Like everything my oldest brother says, there was merit. And little room for argument. Or sentimentality. And my mother, with her sixteen years of experience parenting adult children, folded her arms across her chest and decided that she would not pick this battle.
Two muffled pops and the porcupine was dead, a still and spiny little heap. I held our hysterical neighbor dog by the collar (he wanted nothing more than a face full of quills) while JR rolled the body into a laundry basket, walked over to my parents’ burn barrel and lowered the porcupine, basket and all, into the cold ashes.
“Well,” he said, “gotta go.” He loaded his family into their car and headed home. The family farm had been saved from unwanted incisors, and he other irons in the fire.
Which is how the Great Porcupine Cremation of 2009 fell to me.
I’d like to say, for the record, that this was my first ever cremation attempt. Here was what I knew going into it:
1. The human body is 80% water – I apply the same percentage to quilled rodents
2. The porcupine has been dead (by this time) for two days. Rigor mortis is sure to have set in. And it will probably have glassy open eyes. And its tongue might be hanging out like it was on a dead squirrel I saw once.
3. Mom wants her laundry basket back before the cremation commences.
And here are the steps to cremating a porcupine, should you ever be called upon to do so:
Step One: Dump porcupine (hereafter referred to as P) out of laundry basket, into burn barrel.
P appears intact – tongue still contained in mouth; eyes, as hypothesized, glassy; quills white and gray; claws curled into tiny fists to protest the world’s injustices, which have hit him rather hard of late.
Step Two: Start fire by pouring half a cup of gasoline on P and several pieces of pressure-treated junk wood. Watch for nails. Also, as I was told later by JR, watch for explosions from trying to start a fire with gasoline (no explosions noted).
P a bit singed, but was still primarily intact given that the fire was mostly happening above him.
Step Three: Build a bigger fire by throwing all manner of junk wood into barrel until flames are taller than you. Pause to find work gloves.

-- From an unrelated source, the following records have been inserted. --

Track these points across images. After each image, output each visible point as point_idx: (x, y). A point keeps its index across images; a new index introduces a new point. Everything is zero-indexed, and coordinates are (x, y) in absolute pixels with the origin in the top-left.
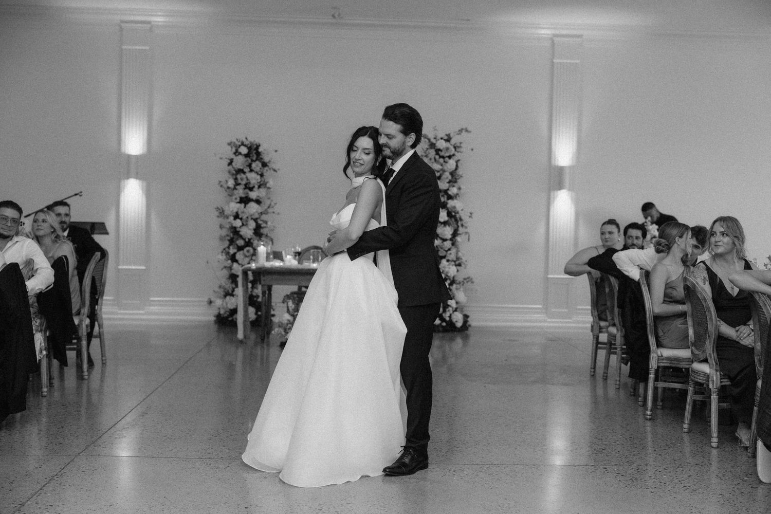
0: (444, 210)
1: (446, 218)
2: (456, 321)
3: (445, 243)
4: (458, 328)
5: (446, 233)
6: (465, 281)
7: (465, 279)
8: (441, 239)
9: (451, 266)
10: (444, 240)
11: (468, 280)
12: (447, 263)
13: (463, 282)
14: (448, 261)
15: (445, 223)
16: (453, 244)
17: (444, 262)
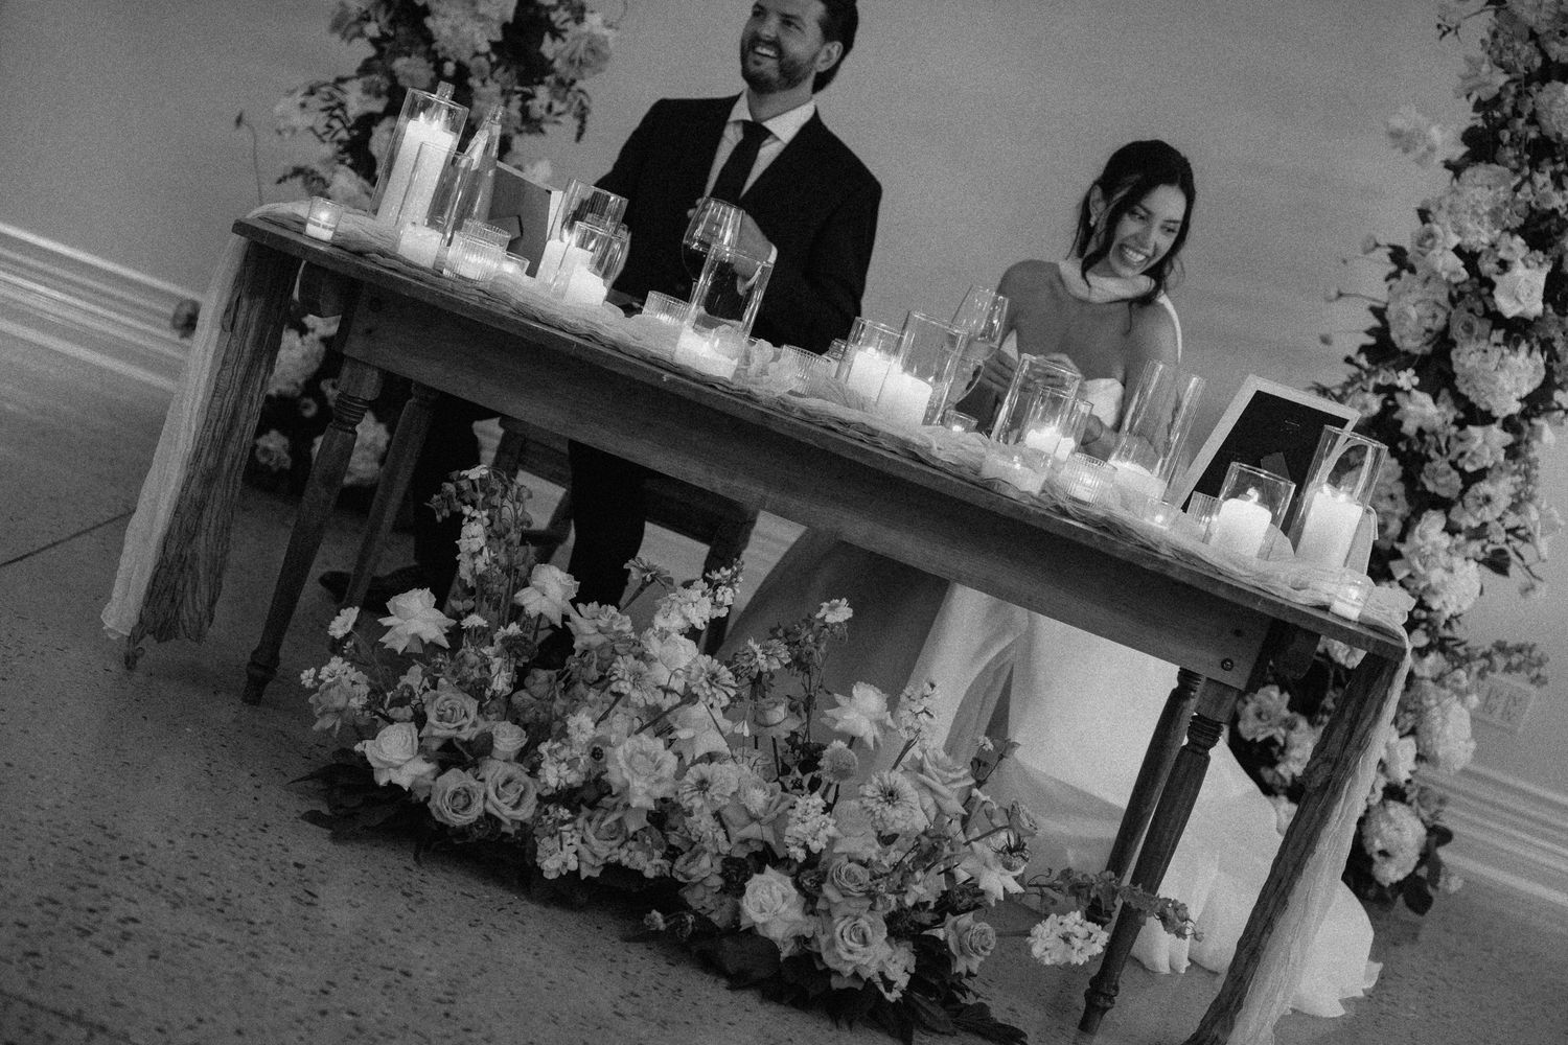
0: (1539, 254)
1: (1534, 306)
2: (1384, 853)
3: (1475, 431)
4: (1380, 886)
5: (1504, 380)
6: (1500, 661)
7: (1501, 647)
8: (1460, 400)
9: (1458, 562)
10: (1473, 415)
11: (1515, 659)
12: (1445, 540)
13: (1487, 656)
14: (1451, 529)
15: (1517, 331)
16: (1512, 452)
17: (1432, 526)
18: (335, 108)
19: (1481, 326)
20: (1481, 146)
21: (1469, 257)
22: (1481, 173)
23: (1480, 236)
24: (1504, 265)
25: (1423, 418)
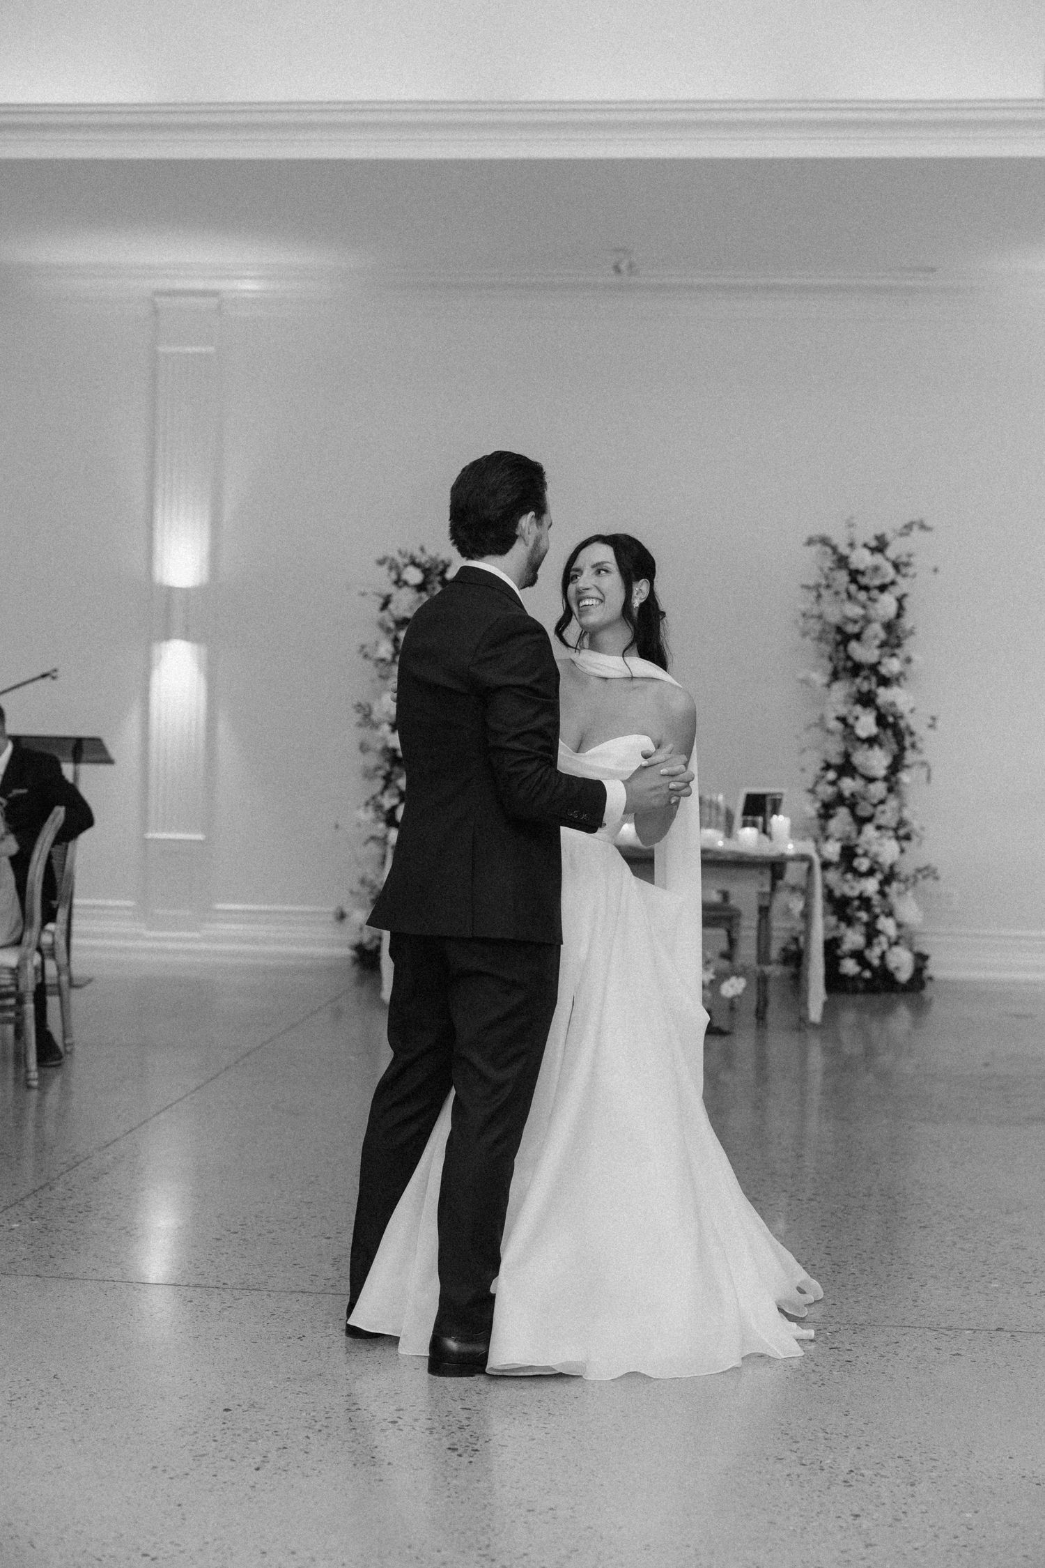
0: (868, 709)
1: (874, 730)
2: (898, 968)
3: (873, 786)
4: (901, 983)
5: (875, 762)
6: (920, 876)
7: (919, 870)
8: (863, 776)
9: (886, 840)
10: (871, 780)
11: (925, 872)
12: (877, 834)
13: (914, 876)
14: (879, 827)
15: (871, 741)
16: (890, 790)
17: (869, 830)
18: (379, 807)
19: (858, 744)
20: (835, 676)
21: (843, 720)
22: (837, 686)
23: (843, 711)
24: (857, 718)
25: (850, 788)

Have a glass of iced tea as you wait for inferno to die down enough to check on P.
P appears slightly more singed, however quills are still intact and glassy eyes still accusatory. At abdomen, P has split open to reveal a ballooning large intestine, color: green.
Step Four: Staying well away from the mouth of the barrel to avoid possible large intestine explosion shrapnel, obtain a large stick or board and attempt to lever P up from its position at the bottom of the fire to the top, without actually pushing him over the edge and on to the ground. The idea being to create a sort of funeral pyre for P in manner of King Arthur or that one crazy king in the Lord of the Rings Trilogy. Or a Jedi warrior.
P starting to look charred now – no sign of quills. Lots of sizzling as body fluids are released. Skin breaks apart revealing pink flesh underneath. Pervading smell: banana candy.
Step Five: Continue in this manner for…I don’t know, two hours? Add wood, and stir P to the top. Add wood and stir P to the top.
P has lost his tail. His lower organs are also gone, but his lungs are hanging in there like little troopers.
Step Six: Now it’s time for dinner. Get some good pieces of wood (none of that plywood crap) and rebuild your pyre, capping it off with P and then the little grate lid that goes on the barrel. Go inside and wash your hands. Eat rotisserie chicken.
P looks disturbingly similar to rotisserie chicken.
Step Seven: After you have eaten, go check on P. He will look just the same as when you left. But wait! Take off the grate! Tap P with stick. He will dissolve into a pile of dust.
Congratulations! You have just cremated a porcupine! Please send a self-addressed stamped envelope to Way to Go Kevin, along with your check or money order for $29.99, so we can we will mail your commemorative porcupine plaque, complete with certificate of authenticity.